I have the following fully connected architecture and parameters for a network to train on time-series data

class Net(nn.Module):
    def __init__(self, input_dim, output_dim, hl_sizes):
        super(Net, self).__init__()
        current_dim = input_dim
        self.linears = nn.ModuleList()
        for hl_dim in hl_sizes:
            self.linears.append(nn.Linear(current_dim, hl_dim))
            current_dim = hl_dim
        self.L = nn.Parameter(torch.rand(output_dim,dtype=torch.cfloat))
        self.V = nn.Parameter(torch.rand(output_dim,output_dim,dtype=torch.cfloat)) 

    def forward(self, x):
        input_vecs = x
        for layer in self.linears:
            x = F.relu(layer(x))
        x = torch.cat((torch.Tensor(np.ones((x.shape[0],1))),input_vecs,x),dim=1)
        return x

net = Net(
loss_func = nn.MSELoss()

eL = torch.diag_embed(torch.exp(net.L*dt)) 
A = net.V @ eL @ torch.pinverse(net.V) 

X = net(time_series_previous) @ A
Y = net(time_series_next)

loss = loss_func(X,Y)

optimizer.zero_grad()
loss.backward()
optimizer.step()

which works just fine when the parameters L and V are real valued (e.g. torch.float32). However, these parameters need to be complex valued (torch.cfloat). Making this change results in several problems arising:

  1. torch.pinverse is not defined for complex data type. Workaround:
U,s,W = torch.svd(net.V)
pinvV = W @ torch.diag_embed(1/s) @ U.conj()

However, complex matrix multiplication is not defined in pytorch, so we can’t actually straightforwardly compute pinV. Okay so then maybe we can write our own complex matrix multiplication. I did that. It seems to be working. The next problems:

  1. It’s likely that the parameter A will be complex, so X will likely be complex. Why does nn.MSELoss() or loss_func(X,Y) spit out a complex scalar? The norm of a complex number is real-valued! I don’t currently have a workaround for this issue.

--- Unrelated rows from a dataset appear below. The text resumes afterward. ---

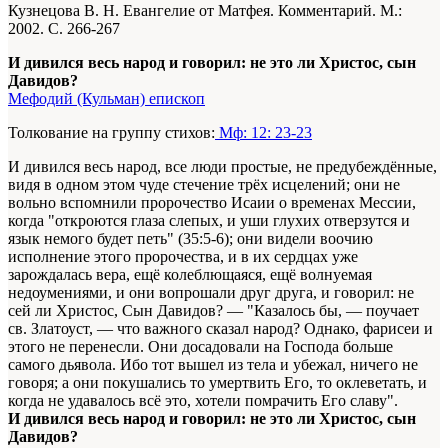
Кузнецова В. Н. Евангелие от Матфея. Комментарий. М.:
2002. С. 266-267
И дивился весь народ и говорил: не это ли Христос, сын
Давидов?
Мефодий (Кульман) епископ
Толкование на группу стихов:
Мф: 12: 23-23
И дивился весь народ, все люди простые, не предубеждённые,
видя в одном этом чуде стечение трёх исцелений; они не
вольно вспомнили пророчество Исаии о временах Мессии,
когда "откроются глаза слепых, и уши глухих отверзутся и
язык немого будет петь" (35:5-6); они видели воочию
исполнение этого пророчества, и в их сердцах уже
зарождалась вера, ещё колеблющаяся, ещё волнуемая
недоумениями, и они вопрошали друг друга, и говорил: не
сей ли Христос, Сын Давидов? — "Казалось бы, — поучает
св. Златоуст, — что важного сказал народ? Однако, фарисеи и
этого не перенесли. Они досадовали на Господа больше
самого дьявола. Ибо тот вышел из тела и убежал, ничего не
говоря; а они покушались то умертвить Его, то оклеветать, и
когда не удавалось всё это, хотели помрачить Его славу".
И дивился весь народ и говорил: не это ли Христос, сын
Давидов?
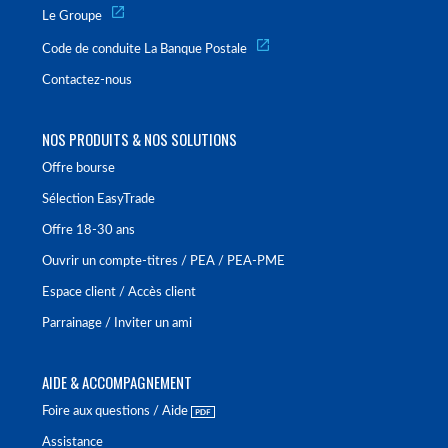
Le Groupe
Code de conduite La Banque Postale
Contactez-nous
NOS PRODUITS & NOS SOLUTIONS
Offre bourse
Sélection EasyTrade
Offre 18-30 ans
Ouvrir un compte-titres / PEA / PEA-PME
Espace client / Accès client
Parrainage / Inviter un ami
AIDE & ACCOMPAGNEMENT
Foire aux questions / Aide
Assistance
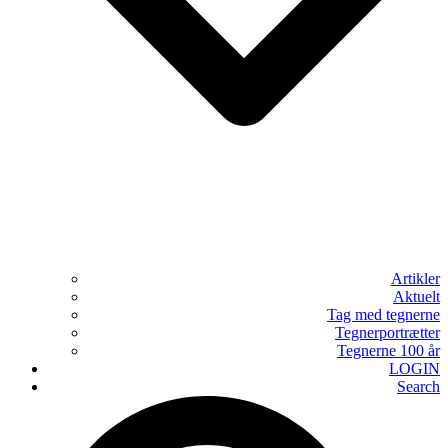
Artikler
Aktuelt
Tag med tegnerne
Tegnerportrætter
Tegnerne 100 år
LOGIN
Search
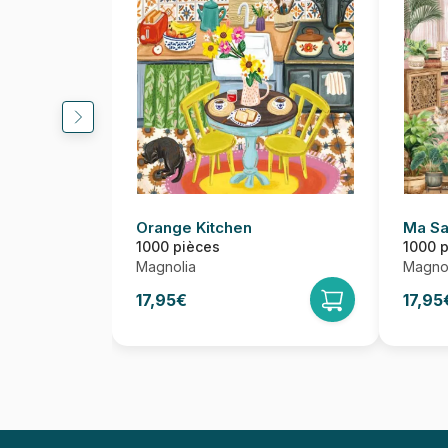
Orange Kitchen
Ma Sa
1000 pièces
1000 
Magnolia
Magnol
17,95€
17,95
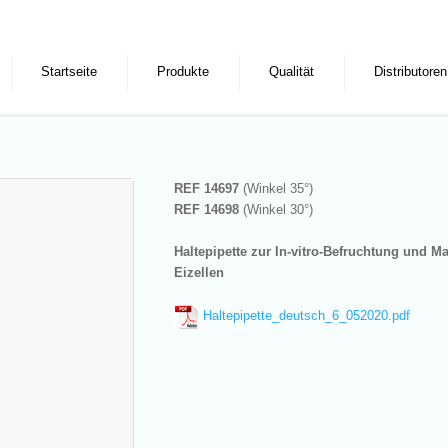
Startseite
Produkte
Qualität
Distributoren
REF 14697
(Winkel 35°)
REF 14698
(Winkel 30°)
Haltepipette zur In-vitro-Befruchtung und M
Eizellen
Haltepipette_deutsch_6_052020.pdf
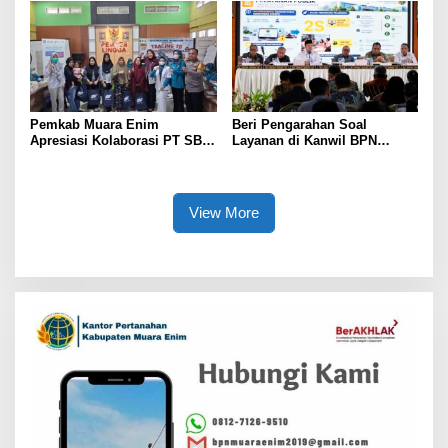
Pemkab Muara Enim
Beri Pengarahan Soal
Apresiasi Kolaborasi PT SBS
Layanan di Kanwil BPN
Dukung Skrining TBC bagi
Provinsi NTT, Menteri
Warga Sekitar Tambang
Nusron: Gunakan Sudut
Pandang Masyarakat
View More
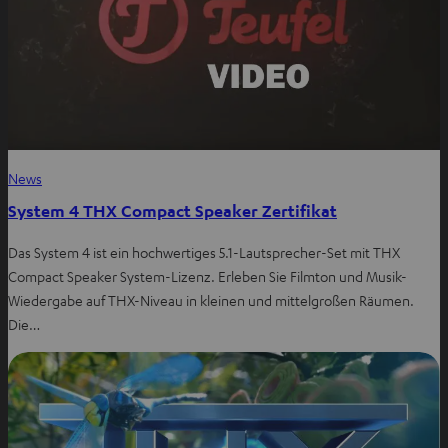
News
System 4 THX Compact Speaker Zertifikat
Das System 4 ist ein hochwertiges 5.1-Lautsprecher-Set mit THX
Compact Speaker System-Lizenz. Erleben Sie Filmton und Musik-
Wiedergabe auf THX-Niveau in kleinen und mittelgroßen Räumen.
Die…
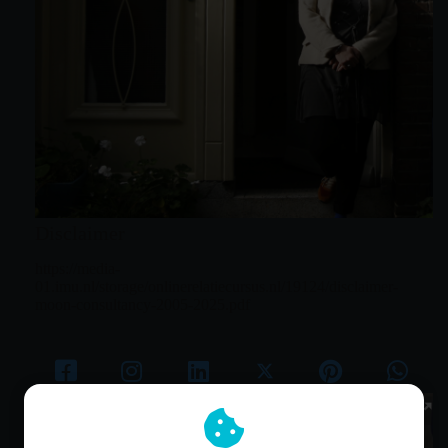
Disclaimer
https://media-
01.imu.nl/storage/onlinerelatiecursus.nl/19124/disclaimer-
moon-consultancy-2005-2025.pdf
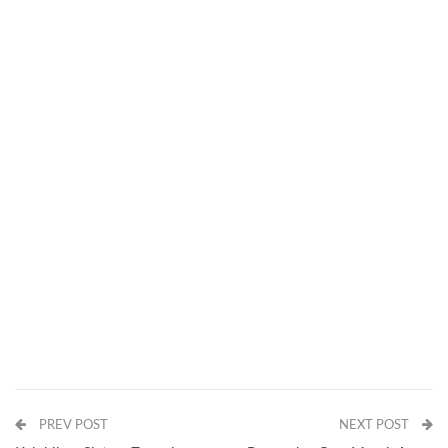
PREV POST
NEXT POST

  2. Lastly, even if I do end up with a real-valued X, meaning the loss is real-valued, PyTorch gives an error like grad_is_complex == True, expected False (something like this, and the error is specifically when loss.backward() is called).

I would appreciate guidance on how to properly implement a network with learnable complex parameters such as the one above. Thanks!